Here the job is to transcribe the data verbatim while leaving each picture out.

DATA FOR THIS EXERCISE -
───

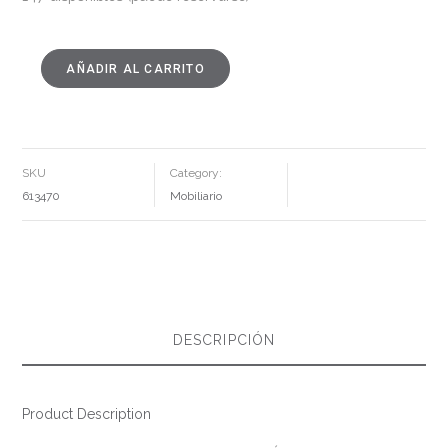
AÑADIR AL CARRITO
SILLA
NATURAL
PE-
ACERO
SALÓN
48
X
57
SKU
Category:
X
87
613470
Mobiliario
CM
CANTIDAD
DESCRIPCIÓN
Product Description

───

THE ANSWER -
AÑADIR AL CARRITO
SILLA
NATURAL
PE-
ACERO
SALÓN
48
X
57
SKU
Category:
X
87
613470
Mobiliario
CM
CANTIDAD
DESCRIPCIÓN
Product Description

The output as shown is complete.